PS... apples have to be cooked prior to freezing or they will unthaw and be mushy.

Ufi
10-04-2008, 01:02 PM
We used to freeze apples when I was a kid. As I recall, we used to cut and toss the slices into a big bowl with saltwater, then quickly drain and dump them into ziplock bags for freezing. Had to work fast to not let the apples soak up too much saltwater. We later got a machine that peeled and cored them. They always tasted fine to me.

InnerChild
10-04-2008, 02:38 PM
We used to freeze apples when I was a kid. As I recall, we used to cut and toss the slices into a big bowl with saltwater, then quickly drain and dump them into ziplock bags for freezing. Had to work fast to not let the apples soak up too much saltwater. We later got a machine that peeled and cored them. They always tasted fine to me.

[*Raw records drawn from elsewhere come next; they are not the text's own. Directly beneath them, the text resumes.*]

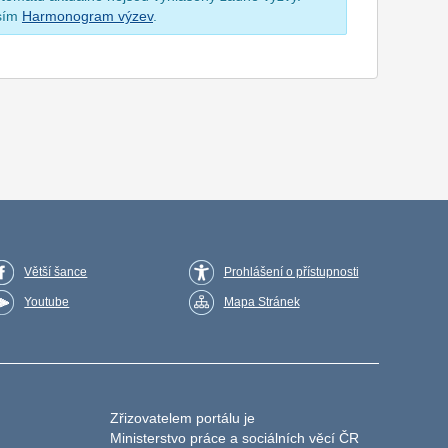
osím
Harmonogram výzev
.
Větší šance
Prohlášení o přístupnosti
Youtube
Mapa Stránek
Zřizovatelem portálu je
Ministerstvo práce a sociálních věcí ČR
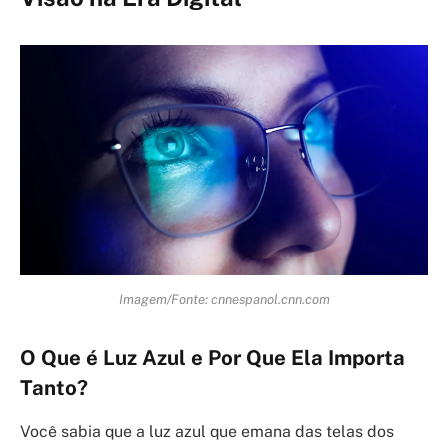
Imagem/Fonte: cnnespanol.cnn.com
O Que é Luz Azul e Por Que Ela Importa
Tanto?
Você sabia que a luz azul que emana das telas dos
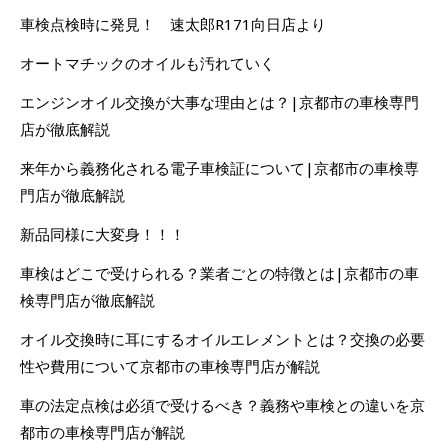
車検点検時に発見！ 速太郎R171向日店より
オートマチックのオイルも汚れていく
エンジンオイル交換が大事な理由とは？|京都市の車検専門
店が徹底解説
来年から義務化される電子車検証について|京都市の車検専
門店が徹底解説
新品同様に大変身！！！
車検はどこで受けられる？業者ごとの特徴とは|京都市の車
検専門店が徹底解説
オイル交換時に耳にするオイルエレメントとは？交換の必要
性や費用について京都市の車検専門店が解説
車の法定点検は必須で受けるべき？義務や車検との違いを京
都市の車検専門店が解説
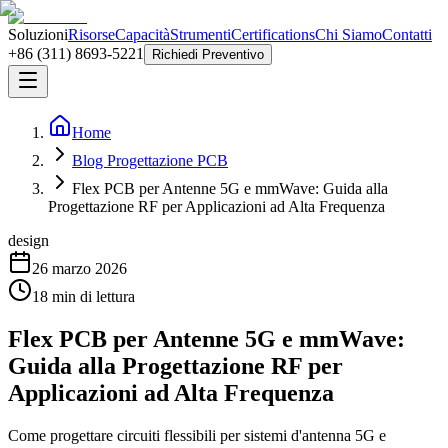
Soluzioni
Risorse
Capacità
Strumenti
Certifications
Chi Siamo
Contatti
+86 (311) 8693-5221
Richiedi Preventivo
Home
Blog Progettazione PCB
Flex PCB per Antenne 5G e mmWave: Guida alla
Progettazione RF per Applicazioni ad Alta Frequenza
design
26 marzo 2026
18
min di lettura
Flex PCB per Antenne 5G e mmWave:
Guida alla Progettazione RF per
Applicazioni ad Alta Frequenza
Come progettare circuiti flessibili per sistemi d'antenna 5G e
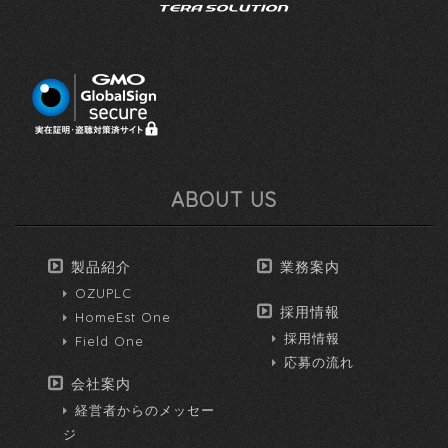
ABOUT US
製品紹介
業務案内
OZUPLC
採用情報
HomeEst One
採用情報
Field One
応募の流れ
会社案内
経営者からのメッセー
ジ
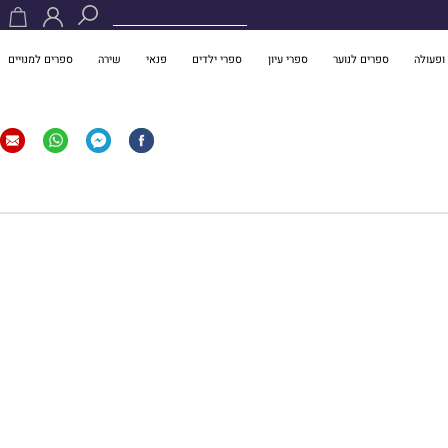
ופעולה
ספרים לנוער
ספרי עיון
ספרי ילדים
פנאי
שירה
ספרים למנויים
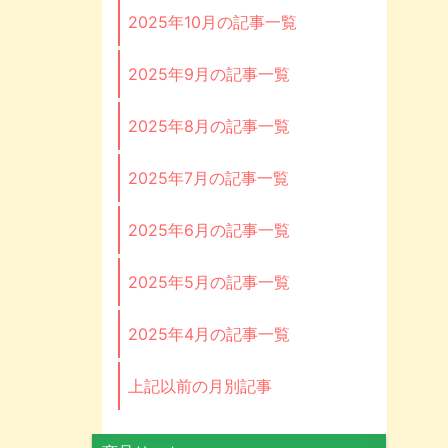
2025年10月の記事一覧
2025年9月の記事一覧
2025年8月の記事一覧
2025年7月の記事一覧
2025年6月の記事一覧
2025年5月の記事一覧
2025年4月の記事一覧
上記以前の月別記事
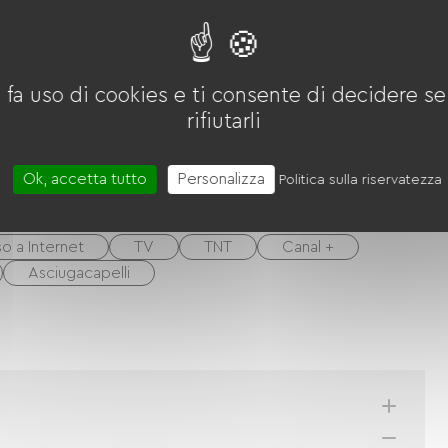
 notturno
 fa uso di cookies e ti consente di decidere se 
rifiutarli
nza (ANCV)
Trasferimento
Ok, accetta tutto
Personalizza
Politica sulla riservatezza
o a Internet
TV
TNT
Canal +
Asciugacapelli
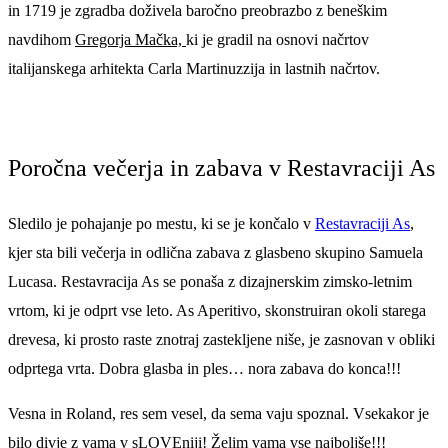
in 1719 je zgradba doživela baročno preobrazbo z beneškim
navdihom
Gregorja Mačka,
ki je gradil na osnovi načrtov
italijanskega arhitekta Carla Martinuzzija in lastnih načrtov.
Poročna večerja in zabava v Restavraciji As
Sledilo je pohajanje po mestu, ki se je končalo v
Restavraciji As
,
kjer sta bili večerja in odlična zabava z glasbeno skupino Samuela
Lucasa. Restavracija As se ponaša z dizajnerskim zimsko-letnim
vrtom, ki je odprt vse leto. As Aperitivo, skonstruiran okoli starega
drevesa, ki prosto raste znotraj zastekljene niše, je zasnovan v obliki
odprtega vrta. Dobra glasba in ples… nora zabava do konca!!!
Vesna in Roland, res sem vesel, da sema vaju spoznal. Vsekakor je
bilo divje z vama v sLOVEniji! Želim vama vse najboljše!!!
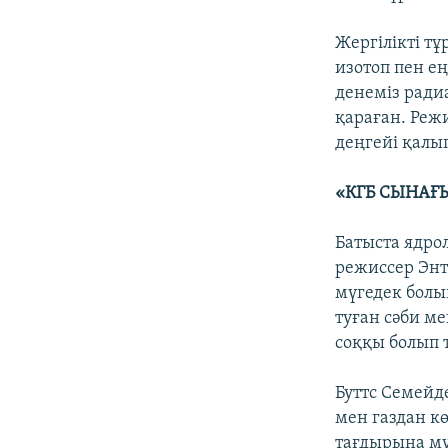
Жергілікті т
изотоп пен ең
денеміз ради
қараған. Реж
деңгейі қалы
«КГБ СЫНАҒ
Батыста ядро
режиссер Энт
мүгедек болып
туған сәби м
соққы болып 
Буттс Семейд
мен газдан к
тағдырына мү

Really? They were never mushy? I must try your method and see how I like it. Thanks for sharing that with us. :carrot:

Ufi
10-05-2008, 02:16 PM
I don't recall them being mushy, but I was a kid and may not have been paying that close of attention. But I used to steal slices of apples whenever my mom would take them out of the freezer to bake a pie or something, and they tasted fine to me.

InnerChild
10-05-2008, 03:22 PM
Alrighty then, I'm going to try slicing some up and trying it. Any idea why you put them in salt water first?

Ufi
10-05-2008, 09:36 PM
To keep them from getting brown.

zenor77
10-06-2008, 01:40 AM
Depending on the variety (maybe ask a neighbor if they know what kind they are), they may keep for several months in a cool dark place. Most apples you see in the market out of season are apples they have just stored over since the last harvest. Granted, those are waxed, but even unwaxed apples will store a long time. My Aunt buys 25 lbs of jonnagolds every fall and they last her all winter (she keeps them in her shed I think.) So you may not need to freeze all of them.